Additionally a special QB data set is created for all logical records. This is used for holding records that are not Data File Records and are not members of the Fixed Set or a Periodic Set.

Implementation

The conversion is implemented in two steps:

  1. Parsing of the NIPS Data File to Python values using the PyNIPS library
  2. Serialization of the Pythonic representation defined by PyNIPS to Resource Description Framework (RDF). This is implemented in the module ctrlall.cmds.nips2rdf script.

Elements

Elements in NIPS Data Files are user-defined fields of information. The lenght, data type and other attirbutes of NIPS elements are defined by Element Format Records that are themeselves records in the NIPS data file (see NIPS Data File).

In the QB data sets for the fixed set and peridoc sets of the NIPS data file, elements correspond to the components of the observations. As they are defined dynamically by the NIPS file they are not fixed RDF predicates defined by some vocabulary. Instead the components are Element Format Records - the records that define the elements in the NIPS data file. For example the POPUL element corresponds to an Element Format Record that is also used as a component/measure property for observations in the fixed set.

Binary representation of records

At the logical record level, the translation to RDF is lossless as the binary representation of the logical record is also included in the conversion using the rdf:value predicate.

Information not preserved by conversion

Blocks

NIPS data files are organized into blocks containing multiple logical records. This is done to optimize tape usage and read times (see Section 8.8 Blocked Records of Programming the ibm 360). The choice of block size might provide some insight into core memory available to the processing system.

Applications such as NIPS 360 FFS File Structuring are capable of reading blocked or unblocked file records (see Section 2.5.1.1 File Organization of Users Manual Volume 3: File Maintenance fm).

NIPSTRAN does not preserve blocking information when converting to ASCII records.

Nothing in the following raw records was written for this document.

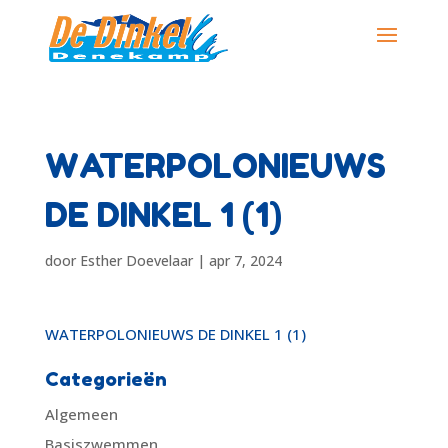
WATERPOLONIEUWS
DE DINKEL 1 (1)
door
Esther Doevelaar
|
apr 7, 2024
WATERPOLONIEUWS DE DINKEL 1 (1)
Categorieën
Algemeen
Basiszwemmen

The conversion indirectly preserves this information as it tracks the offset and lenght of a logical record. This can be used to figure out where blocks.

Quirks encountered in NIPS data files

ASCII encoded record length

Some NIPS data files (e.g. from Pacification Attitude Analysis System (PAAS) Data File, March 1970 - December 1972) have the record length encoded in the first 4 bytes as ASCII. There are also no block headers present instead the block lenght is fixed to 1004 bytes.

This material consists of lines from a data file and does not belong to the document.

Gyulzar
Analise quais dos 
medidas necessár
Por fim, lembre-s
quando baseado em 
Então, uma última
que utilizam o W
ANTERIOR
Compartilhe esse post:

PyNIPS can handle this (see 80be4f0f75. This was implemented by figuring out what NIPSTRAN does. We have not been able to find documentation about this encoding yet.

Duplicate FFT

The NIPS file HES.HES71.72.NIPS has multiple File Format Tables. See HES.HES71.72.NIPS for more information.

Invalid Set IDs

It seems as if the encoded set if of some records in HES.HES71.72.NIPS are invalid. See HES.HES71.72.NIPS for more information.